++++ Input data ++++

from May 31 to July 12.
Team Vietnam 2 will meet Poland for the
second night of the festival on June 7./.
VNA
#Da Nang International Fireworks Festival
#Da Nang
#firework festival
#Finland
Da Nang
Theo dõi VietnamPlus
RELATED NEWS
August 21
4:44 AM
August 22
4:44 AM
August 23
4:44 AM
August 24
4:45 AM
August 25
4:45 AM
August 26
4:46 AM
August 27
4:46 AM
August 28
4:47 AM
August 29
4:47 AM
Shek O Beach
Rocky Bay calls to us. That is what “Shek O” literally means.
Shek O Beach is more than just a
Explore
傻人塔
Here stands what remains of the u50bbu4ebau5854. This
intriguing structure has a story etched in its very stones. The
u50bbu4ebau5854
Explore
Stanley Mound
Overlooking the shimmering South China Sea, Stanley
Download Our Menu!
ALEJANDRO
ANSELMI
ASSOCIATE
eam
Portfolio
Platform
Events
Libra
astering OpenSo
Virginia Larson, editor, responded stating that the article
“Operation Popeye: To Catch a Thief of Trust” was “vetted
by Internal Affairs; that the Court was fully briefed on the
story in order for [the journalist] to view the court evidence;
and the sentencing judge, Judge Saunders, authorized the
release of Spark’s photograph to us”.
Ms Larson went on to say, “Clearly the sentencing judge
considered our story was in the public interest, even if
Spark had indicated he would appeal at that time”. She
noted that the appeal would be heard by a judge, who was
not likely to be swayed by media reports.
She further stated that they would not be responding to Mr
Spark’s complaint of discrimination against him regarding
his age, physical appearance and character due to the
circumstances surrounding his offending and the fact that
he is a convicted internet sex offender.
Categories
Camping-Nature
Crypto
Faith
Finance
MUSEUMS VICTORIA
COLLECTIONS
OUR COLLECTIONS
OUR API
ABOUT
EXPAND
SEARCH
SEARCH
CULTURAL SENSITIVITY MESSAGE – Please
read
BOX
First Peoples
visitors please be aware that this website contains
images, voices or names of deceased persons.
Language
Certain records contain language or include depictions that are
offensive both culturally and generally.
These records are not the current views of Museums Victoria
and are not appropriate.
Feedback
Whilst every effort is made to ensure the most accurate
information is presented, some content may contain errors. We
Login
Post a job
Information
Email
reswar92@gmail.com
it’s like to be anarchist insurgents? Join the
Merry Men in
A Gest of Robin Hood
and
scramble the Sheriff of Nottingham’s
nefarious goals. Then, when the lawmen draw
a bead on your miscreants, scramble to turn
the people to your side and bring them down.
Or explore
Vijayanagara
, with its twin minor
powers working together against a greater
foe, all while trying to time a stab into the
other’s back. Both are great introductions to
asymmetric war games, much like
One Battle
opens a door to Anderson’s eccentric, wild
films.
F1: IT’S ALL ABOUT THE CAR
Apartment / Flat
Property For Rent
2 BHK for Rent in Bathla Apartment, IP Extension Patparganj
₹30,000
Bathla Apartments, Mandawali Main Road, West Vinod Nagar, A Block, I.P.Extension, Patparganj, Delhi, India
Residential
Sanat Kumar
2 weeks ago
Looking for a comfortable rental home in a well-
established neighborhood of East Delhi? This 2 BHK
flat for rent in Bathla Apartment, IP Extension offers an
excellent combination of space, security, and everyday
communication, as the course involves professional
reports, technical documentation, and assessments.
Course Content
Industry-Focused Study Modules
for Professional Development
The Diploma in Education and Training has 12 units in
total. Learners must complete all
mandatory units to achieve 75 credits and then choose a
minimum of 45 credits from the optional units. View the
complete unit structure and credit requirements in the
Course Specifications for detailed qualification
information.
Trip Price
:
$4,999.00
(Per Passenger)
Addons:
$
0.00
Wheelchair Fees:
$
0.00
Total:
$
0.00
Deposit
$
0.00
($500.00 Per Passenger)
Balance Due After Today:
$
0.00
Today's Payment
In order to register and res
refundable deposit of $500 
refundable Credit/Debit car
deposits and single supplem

++++

:: Your instructions ::
Please arrange every line of text in the data above as a numbered list, leaving out blank lines.

:: Answer to the problem ::
1. from May 31 to July 12.
2. Team Vietnam 2 will meet Poland for the
3. second night of the festival on June 7./.
4. VNA
5. #Da Nang International Fireworks Festival
6. #Da Nang
7. #firework festival
8. #Finland
9. Da Nang
10. Theo dõi VietnamPlus
11. RELATED NEWS
12. August 21
13. 4:44 AM
14. August 22
15. 4:44 AM
16. August 23
17. 4:44 AM
18. August 24
19. 4:45 AM
20. August 25
21. 4:45 AM
22. August 26
23. 4:46 AM
24. August 27
25. 4:46 AM
26. August 28
27. 4:47 AM
28. August 29
29. 4:47 AM
30. Shek O Beach
31. Rocky Bay calls to us. That is what “Shek O” literally means.
32. Shek O Beach is more than just a
33. Explore
34. 傻人塔
35. Here stands what remains of the u50bbu4ebau5854. This
36. intriguing structure has a story etched in its very stones. The
37. u50bbu4ebau5854
38. Explore
39. Stanley Mound
40. Overlooking the shimmering South China Sea, Stanley
41. Download Our Menu!
42. ALEJANDRO
43. ANSELMI
44. ASSOCIATE
45. eam
46. Portfolio
47. Platform
48. Events
49. Libra
50. astering OpenSo
51. Virginia Larson, editor, responded stating that the article
52. “Operation Popeye: To Catch a Thief of Trust” was “vetted
53. by Internal Affairs; that the Court was fully briefed on the
54. story in order for [the journalist] to view the court evidence;
55. and the sentencing judge, Judge Saunders, authorized the
56. release of Spark’s photograph to us”.
57. Ms Larson went on to say, “Clearly the sentencing judge
58. considered our story was in the public interest, even if
59. Spark had indicated he would appeal at that time”. She
60. noted that the appeal would be heard by a judge, who was
61. not likely to be swayed by media reports.
62. She further stated that they would not be responding to Mr
63. Spark’s complaint of discrimination against him regarding
64. his age, physical appearance and character due to the
65. circumstances surrounding his offending and the fact that
66. he is a convicted internet sex offender.
67. Categories
68. Camping-Nature
69. Crypto
70. Faith
71. Finance
72. MUSEUMS VICTORIA
73. COLLECTIONS
74. OUR COLLECTIONS
75. OUR API
76. ABOUT
77. EXPAND
78. SEARCH
79. SEARCH
80. CULTURAL SENSITIVITY MESSAGE – Please
81. read
82. BOX
83. First Peoples
84. visitors please be aware that this website contains
85. images, voices or names of deceased persons.
86. Language
87. Certain records contain language or include depictions that are
88. offensive both culturally and generally.
89. These records are not the current views of Museums Victoria
90. and are not appropriate.
91. Feedback
92. Whilst every effort is made to ensure the most accurate
93. information is presented, some content may contain errors. We
94. Login
95. Post a job
96. Information
97. Email
98. reswar92@gmail.com
99. it’s like to be anarchist insurgents? Join the
100. Merry Men in
101. A Gest of Robin Hood
102. and
103. scramble the Sheriff of Nottingham’s
104. nefarious goals. Then, when the lawmen draw
105. a bead on your miscreants, scramble to turn
106. the people to your side and bring them down.
107. Or explore
108. Vijayanagara
109. , with its twin minor
110. powers working together against a greater
111. foe, all while trying to time a stab into the
112. other’s back. Both are great introductions to
113. asymmetric war games, much like
114. One Battle
115. opens a door to Anderson’s eccentric, wild
116. films.
117. F1: IT’S ALL ABOUT THE CAR
118. Apartment / Flat
119. Property For Rent
120. 2 BHK for Rent in Bathla Apartment, IP Extension Patparganj
121. ₹30,000
122. Bathla Apartments, Mandawali Main Road, West Vinod Nagar, A Block, I.P.Extension, Patparganj, Delhi, India
123. Residential
124. Sanat Kumar
125. 2 weeks ago
126. Looking for a comfortable rental home in a well-
127. established neighborhood of East Delhi? This 2 BHK
128. flat for rent in Bathla Apartment, IP Extension offers an
129. excellent combination of space, security, and everyday
130. communication, as the course involves professional
131. reports, technical documentation, and assessments.
132. Course Content
133. Industry-Focused Study Modules
134. for Professional Development
135. The Diploma in Education and Training has 12 units in
136. total. Learners must complete all
137. mandatory units to achieve 75 credits and then choose a
138. minimum of 45 credits from the optional units. View the
139. complete unit structure and credit requirements in the
140. Course Specifications for detailed qualification
141. information.
142. Trip Price
143. :
144. $4,999.00
145. (Per Passenger)
146. Addons:
147. $
148. 0.00
149. Wheelchair Fees:
150. $
151. 0.00
152. Total:
153. $
154. 0.00
155. Deposit
156. $
157. 0.00
158. ($500.00 Per Passenger)
159. Balance Due After Today:
160. $
161. 0.00
162. Today's Payment
163. In order to register and res
164. refundable deposit of $500 
165. refundable Credit/Debit car
166. deposits and single supplem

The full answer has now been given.